Being on “The Voice” was complicated. It was really hard to try and make something beautiful and special amid all these reality tv artifices. The environment was more conducive to creating compelling TV than great performances (in my humble opinion). That being said, it was also life-changing and taught me a lot about myself. I was an underdog from the start. Everyone assumed I would be going home and was as surprised as I was when I kept hanging on week after week. And I could feel that lack of belief in me from everyone – the contestants, producers, some fans of the show, even my own coach at certain points. So I had to really dig in and find a core strength and belief in myself I didn’t know I had, despite being surrounded by non-believers 24-7. And that’s HARD. But I did it. And as much as I feel like those weren’t my very best performances, I’m still proud of my time on the show.

What would you say is the overarching theme and feel of your last album, Stars? Is it hope, romance, something else? Who is that album for?

I’m not sure who this album is for yet – I’d like to think it still has time to find its people, and I’d like to think I’ll be surprised by who those people are.

For me, it was a return to innocence and hope, a personal rediscovery of why I fell in love with music in the first place. It touches on love, loss, resilience, starry nights in the desert, family, friendship, and romance. It’s a warm hug and chicken soup, a love letter for lovers and dreamers and anyone who wants to believe in a little bit of magic. Bonus points if like your music with a side of sparkling Americana and Folk-Pop. 🙂

What does country music mean for you, what epitomizes this genre in your eyes and ears? Who are your influences?

When I think of Country music, I think of classic Country artists like Hank Williams, Johnny Cash, Dolly Parton (always and forever!), Conway Twitty, and George Jones. It’s really honest, expansive music that draws a map of the human heart in a way that’s easily understood and accessible. There’s a steely backbone but also a certain fragility to my favorite Country songs – a sense of resilience that I find really compelling.

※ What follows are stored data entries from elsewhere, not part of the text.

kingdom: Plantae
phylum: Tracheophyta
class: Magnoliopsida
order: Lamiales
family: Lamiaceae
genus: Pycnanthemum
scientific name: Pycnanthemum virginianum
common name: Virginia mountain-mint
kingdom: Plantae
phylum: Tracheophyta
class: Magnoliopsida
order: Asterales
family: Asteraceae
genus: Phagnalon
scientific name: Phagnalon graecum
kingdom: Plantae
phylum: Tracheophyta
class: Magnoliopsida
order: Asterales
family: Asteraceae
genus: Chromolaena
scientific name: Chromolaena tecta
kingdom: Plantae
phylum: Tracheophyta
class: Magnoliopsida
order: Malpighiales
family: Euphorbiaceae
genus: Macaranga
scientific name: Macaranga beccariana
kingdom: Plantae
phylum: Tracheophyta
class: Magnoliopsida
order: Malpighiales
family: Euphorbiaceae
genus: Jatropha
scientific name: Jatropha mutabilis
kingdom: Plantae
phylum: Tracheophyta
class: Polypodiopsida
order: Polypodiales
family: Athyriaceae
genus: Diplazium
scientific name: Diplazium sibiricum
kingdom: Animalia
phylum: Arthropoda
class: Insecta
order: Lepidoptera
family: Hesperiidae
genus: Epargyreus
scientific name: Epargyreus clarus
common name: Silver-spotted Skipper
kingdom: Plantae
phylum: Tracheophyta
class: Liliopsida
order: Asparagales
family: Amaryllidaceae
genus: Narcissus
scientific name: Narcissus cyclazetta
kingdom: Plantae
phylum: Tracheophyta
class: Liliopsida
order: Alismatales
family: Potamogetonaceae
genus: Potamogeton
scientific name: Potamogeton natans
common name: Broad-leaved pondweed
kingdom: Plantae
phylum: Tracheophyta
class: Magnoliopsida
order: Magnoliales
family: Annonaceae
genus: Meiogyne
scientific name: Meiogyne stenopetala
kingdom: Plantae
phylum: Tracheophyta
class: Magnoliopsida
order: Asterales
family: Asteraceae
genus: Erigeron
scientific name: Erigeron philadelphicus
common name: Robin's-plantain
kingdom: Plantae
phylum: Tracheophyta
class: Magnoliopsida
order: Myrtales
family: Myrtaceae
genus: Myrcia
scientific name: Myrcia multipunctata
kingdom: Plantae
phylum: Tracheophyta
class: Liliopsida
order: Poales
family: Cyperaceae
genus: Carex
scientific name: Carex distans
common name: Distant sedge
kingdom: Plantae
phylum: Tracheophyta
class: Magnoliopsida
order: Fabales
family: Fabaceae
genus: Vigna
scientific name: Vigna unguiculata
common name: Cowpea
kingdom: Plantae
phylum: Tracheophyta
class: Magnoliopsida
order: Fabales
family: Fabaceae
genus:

Country music also reminds me of my childhood in North Carolina – the long afternoons, green grass, and winding country roads that seem to go on forever. It’ll be always tied to that part of my life, and it feels good to honor that in some small way.

How is country and pop music changing, is it crossing paths with other genres more? How do you think it will evolve in the future?

I don’t listen to a lot of current Country music, so I’m probably not the best person to speak on this. But I will share my .00002 cents. It’s a pretty male-dominated industry, and I think there are a lot of mediocre men that all look and sound the same making very similar music right now. And I’m not a huge fan of it. But I also see a lot of women innovating and changing the face of country music for the better – Kacey Musgraves, The Highwomen, Yola, Miranda Lambert, etc. What they’re doing is exciting and feels more like the country music I grew up knowing and loving, and they give me a lot of hope for the future of that industry.

How about your future plans? What does the future hold for you, as far as you can tell?

Next up I plan to keep promoting this record to the best of my ability and get these songs to as many ears as possible. We’re planning more lyric videos, a behind-the-song series, some live acoustic videos, and a college radio campaign for this album in the new year. I’m also doing some early dreaming about my next release (which will be very different from this release but very fun in its own way) and a few one-off singles.

Beyond that, I don’t have a five-year plan. My ultimate goal is to just keep making music as long as I can. I’ve learned not to be bound to a particular outcome but to do what I love and hope it lands for someone, anyone. If it ever stops bringing me joy (God willing) I’ll adopt six more dogs and move to the country.